Different levels of Analytics
Analytics can be looked at in different levels.
- Descriptive analytics: This tells you what happened, and what was a cause of the problem. Once this is clear you can find the solution. This is essentially root-cause analysis where attention is put into identifying the factors that resulted in the harmful outcomes of an event.
- Predictive analytics: This takes analytics another step by making inferences on the future based on collected data. Predictive analytics tools don't need a perfect storm of complete data infrastructure to provide meaningful and immediately applicable results. For example, predictive analytics can recognize the kind of data available and suggest an appropriate predictive model, and indicate the likelihood of possible outcomes.
- Optimizing analytics: This approach looks at past performance data and, through analysis, provides insight for how to improve operations. This entails identifying the specific element or action that needs to be changed and prevent a recurrence in the future.

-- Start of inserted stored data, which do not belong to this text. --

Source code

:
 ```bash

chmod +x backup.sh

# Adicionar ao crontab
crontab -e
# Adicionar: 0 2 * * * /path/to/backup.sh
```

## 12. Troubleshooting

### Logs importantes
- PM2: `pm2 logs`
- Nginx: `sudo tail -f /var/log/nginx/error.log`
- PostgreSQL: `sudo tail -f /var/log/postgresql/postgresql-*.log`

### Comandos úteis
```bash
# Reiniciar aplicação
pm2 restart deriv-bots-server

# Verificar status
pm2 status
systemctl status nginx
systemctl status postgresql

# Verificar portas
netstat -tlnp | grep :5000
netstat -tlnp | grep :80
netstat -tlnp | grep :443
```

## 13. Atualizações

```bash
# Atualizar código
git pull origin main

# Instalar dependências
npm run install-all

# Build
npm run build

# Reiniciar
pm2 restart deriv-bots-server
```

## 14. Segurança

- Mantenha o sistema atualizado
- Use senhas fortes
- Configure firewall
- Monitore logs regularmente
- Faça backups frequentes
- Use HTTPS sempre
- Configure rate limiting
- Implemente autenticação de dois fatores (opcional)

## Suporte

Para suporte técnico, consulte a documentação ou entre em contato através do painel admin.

Chronic Change and Configuration Management Challenge
In today's complex IT landscape, IT Ops has to stay on top of multiple events and processes in order to maintain stability and keep the systems performing as needed, so that the business can reliably focus on what matters most. This challenge is further intensified by the efforts of agile software development, racing to meet ongoing and changing demands of today's business services. IT ops now have to manage complex processes in dynamic environments and keep on top of a hectic pace of deploying releases, patches and hotfixes.
Yet lacking descriptive analytics, IT ops is challenged for how to approach a problem. They don't have any way to connect the impact the changes create to a reason, the change itself.
Operations has looked to APM solutions, and at monitoring these environments. However while this provides a ton of information describing current and historical availability and performance of the systems, the IT team is still at a loss for gaining useful operational inference from this data.
Traditional CCM tools also offer no visibility to pinpoint what actually changed. Change requests remain on a high level, where no one knows what was actually altered as the result of the requests. With lack of visibility into and management of configuration, the risk introduced by changes expands, leaving no way to track down problems.
IT Operations Analytics Needs
Between applications, environments, and underlying infrastructure, mistakes and unauthorized changes can still happen (and do, as we seen with a number of high profile organizations) demanding that IT ops spend time managing detailed configuration values. Configuration management doesn't have to be the painful experience that we've painted. Based on comprehensive collection of configuration parameters, IT operations analytics can translate abundant detailed configuration data and frequent changes into critical decision-support information. This allows IT managers to see the actual state of environment, and get actionable insights that address practical day-to-day operations questions (like, when an incident occurs, can you quickly know "what changed"? etc.).
At this point, while IT Operations Analytics is still at a nascent stage, it is a worthwhile area to explore, and not fall back into the old habits of reverse engineering and backward guessing.